-- start of TEXT PASSAGE --

Defendant next contends that the fact that he “presented a detailed list of counsel’s shortcomings substantial enough to cause the trial court to find [he] had made a ‘colorable claim’ of IAC in itself demonstrate[d] that the schism between [him] and trial counsel was substantial, ” and the trial court therefore erred in failing to grant his Marsden motion as to Lieman. The mere number of purported shortcomings, without more, cannot demonstrate a conflict between a defendant and his counsel sufficient to require the granting of a Marsden motion. Rather, “Marsden and its progeny require that when a defendant complains about the adequacy of appointed counsel, the trial court permit the defendant to articulate his causes of dissatisfaction and, if any of them suggest ineffective assistance, to conduct an inquiry sufficient to ascertain whether counsel is in fact rendering effective assistance. [Citations.]” (People v. Eastman (2007) 146 Cal.App.4th 688, 695 (Eastman).)

-- end of TEXT PASSAGE --
-- start of RECORDS FOR THE EXERCISE --

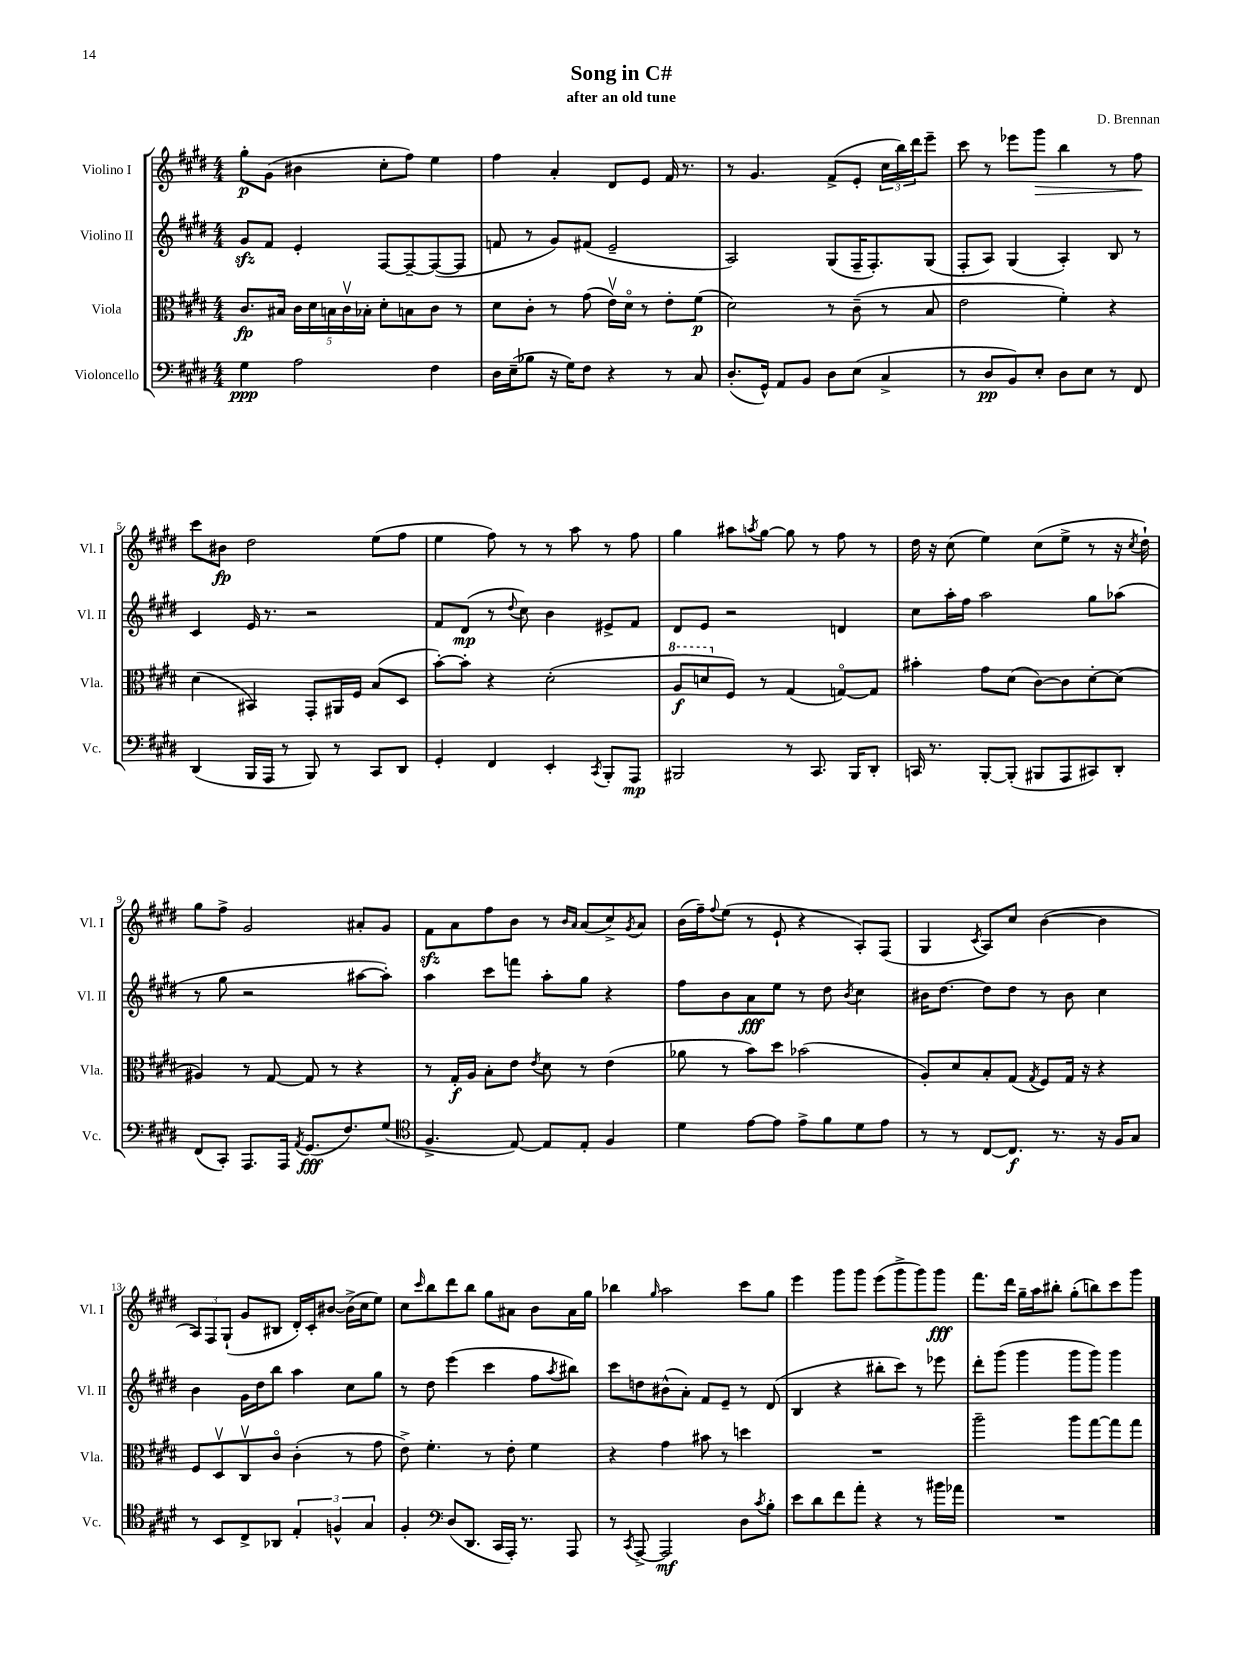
\header { title = "Song in C#" composer = "D. Brennan" subtitle = "after an old tune" }
<<
\new StaffGroup <<
\new Staff = "s0" \with { instrumentName = "Violino I" shortInstrumentName = "Vl. I" } {
    \clef treble \key e \major \numericTimeSignature \time 4/4
    gis''8-.\p gis'8( bis'4 cis''8-. fis''8) e''4 |
    fis''4 a'4-. dis'8 e'8 fis'16 r8. |
    r8 gis'4. fis'8->( e'8-. \tuplet 3/2 { cis''16 b''16) dis'''16 } e'''8-- |
    cis'''8 r8 ees'''8 gis'''8\> b''4 r8 fis''8\! |
    cis'''8 bis'8\fp dis''2 e''8( fis''8 |
    e''4 fis''8) r8 r8 a''8 r8 fis''8 |
    gis''4 ais''8 \acciaccatura { a''8 } gis''8~ gis''8 r8 fis''8 r8 |
    dis''16 r16 cis''8( e''4) cis''8( e''8-> r8 r16 \acciaccatura { cis''8 } dis''16-!) |
    gis''8 fis''8-> gis'2 ais'8-. gis'8 |
    fis'8\sfz a'8 fis''8 b'8 r8 \grace { b'16 a'16 } a'8( cis''8->) \acciaccatura { gis'8 } a'8 |
    b'16( fis''16--) \appoggiatura { fis''8 } e''8( r8 e'8-! r4 a8-.) fis8( |
    gis4 \acciaccatura { cis'8 } a8) cis''8 b'4~( b'4 |
    \tuplet 3/2 { a8) fis8 gis8-!( } gis'8 bis8 dis'16-.) cis'16-. bis'8~ bis'16->( cis''16 e''8) |
    cis''8 \grace { cis'''16 } b''8 dis'''8 b''8 gis''8 ais'8 b'8 ais'16 gis''16 |
    bes''4 \grace { gis''16 } a''2 cis'''8 gis''8 |
    e'''4 gis'''8 gis'''8 e'''8( gis'''8-> gis'''8) gis'''8\fff |
    fis'''8. dis'''16 gis''16-- a''16 bis''8-. gis''8-.( b''8) cis'''8 gis'''8 \bar "|." |
}
\new Staff = "s1" \with { instrumentName = "Violino II" shortInstrumentName = "Vl. II" } {
    \clef treble \key e \major \numericTimeSignature \time 4/4
    gis'8\sfz fis'8 e'4-. fis8~ fis8~-- fis8~( fis8 |
    f'8 r8 gis'8) fis'8( e'2-- |
    a2) gis8( fis16-- fis8.-.) gis8( |
    fis8-. a8) gis4( a4-.) b8 r8 |
    cis'4 e'16 r8. r2 |
    fis'8 dis'8\mp( r8 \appoggiatura { dis''8 } cis''8) b'4 eis'8-> fis'8 |
    dis'8 e'8 r2 d'4 |
    cis''8 a''16-. fis''16 a''2 gis''8 aes''8( |
    r8 gis''8 r2 ais''8~ ais''8-.) |
    a''4 cis'''8 f'''8 a''8-. gis''8 r4 |
    fis''8 b'8 a'8\fff e''8 r8 dis''8 \acciaccatura { b'8 } cis''4 |
    bis'16 dis''8.~ dis''8 dis''8 r8 bis'8 cis''4 |
    b'4 gis'16 dis''16 b''8 a''4 cis''8 gis''8 |
    r8 dis''8 e'''4( cis'''4 fis''8 \acciaccatura { a''8 } bis''8) |
    cis'''8 d''8 bis'8-^( a'8-.) fis'8 e'8-- r8 dis'8( |
    b4 r4 bis''8-. cis'''8) r8 ees'''8 |
    dis'''8-. gis'''8( gis'''4 gis'''8 gis'''8) gis'''4 \bar "|." |
}
\new Staff = "s2" \with { instrumentName = "Viola" shortInstrumentName = "Vla." } {
    \clef alto \key e \major \numericTimeSignature \time 4/4
    cis'8.\fp bis16 \tuplet 5/4 { cis'16 dis'16 b16 cis'16\upbow bes16-. } dis'8-. b8 cis'8 r8 |
    dis'8 cis'8-. r8 gis'8( e'16\upbow) dis'16\flageolet r8 e'8-. fis'8\p( |
    dis'2) r8 cis'8--( r8 b8 |
    e'2 fis'4-.) r4 |
    dis'4( bis,4) gis,8-. ais,16 fis16 b8( dis8 |
    b'8~-.) b'8-. r4 dis'2-.( |
    \ottava #1 a'8\f d''8 \ottava #0 fis8) r8 gis4( g8~\flageolet) g8 |
    bis'4-. gis'8 dis'8( cis'8~) cis'8 dis'8~-. dis'8( |
    ais4) r8 gis8~ gis8 r8 r4 |
    r8 gis16-.\f a16 b8-. e'8 \acciaccatura { e'8 } dis'8 r8 e'4( |
    aes'8 r8 b'8) dis''8 bes'2( |
    a8-.) dis'8 b8-. gis8( \acciaccatura { gis8 } fis8) gis16 r16 r4 |
    fis8 dis8\upbow cis8\upbow cis'8\flageolet cis'4-.( r8 gis'8 |
    e'8->) fis'4.-. r8 e'8-. fis'4 |
    r4 gis'4 bis'8 r8 d''4 |
    R1 |
    a''2-- a''8 gis''8~ gis''8 gis''8 \bar "|." |
}
\new Staff = "s3" \with { instrumentName = "Violoncello" shortInstrumentName = "Vc." } {
    \clef bass \key e \major \numericTimeSignature \time 4/4
    gis4\ppp a2 fis4 |
    dis16 e16--( bes8 r16 gis16) fis8 r4 r8 cis8 |
    dis8.-.( gis,16-^) a,8 b,8 dis8 e8( cis4-> |
    r8 dis8\pp b,8) e8-. dis8 e8 r8 fis,8 |
    dis,4( b,,16 a,,16 r8 b,,8) r8 cis,8 dis,8 |
    gis,4-. fis,4 e,4-. \acciaccatura { cis,8 } b,,8-. a,,8\mp |
    bis,,2 r8 cis,8. bis,,16 dis,8-. |
    c,16 r8. b,,8~-. b,,8-.( bis,,8 a,,8 cis,8) dis,8-. |
    fis,8( cis,8-.) a,,8. a,,16 \acciaccatura { a,8 } gis,8.\fff( fis8.) gis8( |
    \clef tenor fis4.-> e8~) e8 e8-. fis4 |
    dis'4 e'8~ e'8 e'8-> fis'8 dis'8 e'8 |
    r8 r8 cis8~ cis8.\f r8. r16 fis16 gis8 |
    r8 b,8 cis8-> aes,8 \tuplet 3/2 { e4-. f4-^ gis4 } |
    fis4-. \clef bass dis8( dis,8. cis,16 a,,16-.) r8. a,,8 |
    r8 \acciaccatura { cis,8 } a,,8~-> a,,2\mf dis8 \acciaccatura { cis'8 } b8-. |
    e'8 dis'8 fis'8 a'8-. r4 r8 bis'16 aes'16 |
    R1 \bar "|." |
}
>>
>>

-- end of RECORDS FOR THE EXERCISE --

TASK REQUIREMENTS:
a. Could you print the whole Marsden motion passage again, word for word?
b. Could you render the entries as a JSON list of strings, one string per line and no blank lines? Begin at the first line of the entries, stop after the line that has "cis'''8 r8 ees'''8", include both of those lines, and leave the pictures out.

EXERCISE RESPONSES:
a.
Defendant next contends that the fact that he “presented a detailed list of counsel’s shortcomings substantial enough to cause the trial court to find [he] had made a ‘colorable claim’ of IAC in itself demonstrate[d] that the schism between [him] and trial counsel was substantial, ” and the trial court therefore erred in failing to grant his Marsden motion as to Lieman. The mere number of purported shortcomings, without more, cannot demonstrate a conflict between a defendant and his counsel sufficient to require the granting of a Marsden motion. Rather, “Marsden and its progeny require that when a defendant complains about the adequacy of appointed counsel, the trial court permit the defendant to articulate his causes of dissatisfaction and, if any of them suggest ineffective assistance, to conduct an inquiry sufficient to ascertain whether counsel is in fact rendering effective assistance. [Citations.]” (People v. Eastman (2007) 146 Cal.App.4th 688, 695 (Eastman).)

b.
[
  "\\header { title = \"Song in C#\" composer = \"D. Brennan\" subtitle = \"after an old tune\" }",
  "<<",
  "\\new StaffGroup <<",
  "\\new Staff = \"s0\" \\with { instrumentName = \"Violino I\" shortInstrumentName = \"Vl. I\" } {",
  "    \\clef treble \\key e \\major \\numericTimeSignature \\time 4/4",
  "    gis''8-.\\p gis'8( bis'4 cis''8-. fis''8) e''4 |",
  "    fis''4 a'4-. dis'8 e'8 fis'16 r8. |",
  "    r8 gis'4. fis'8->( e'8-. \\tuplet 3/2 { cis''16 b''16) dis'''16 } e'''8-- |",
  "    cis'''8 r8 ees'''8 gis'''8\\> b''4 r8 fis''8\\! |"
]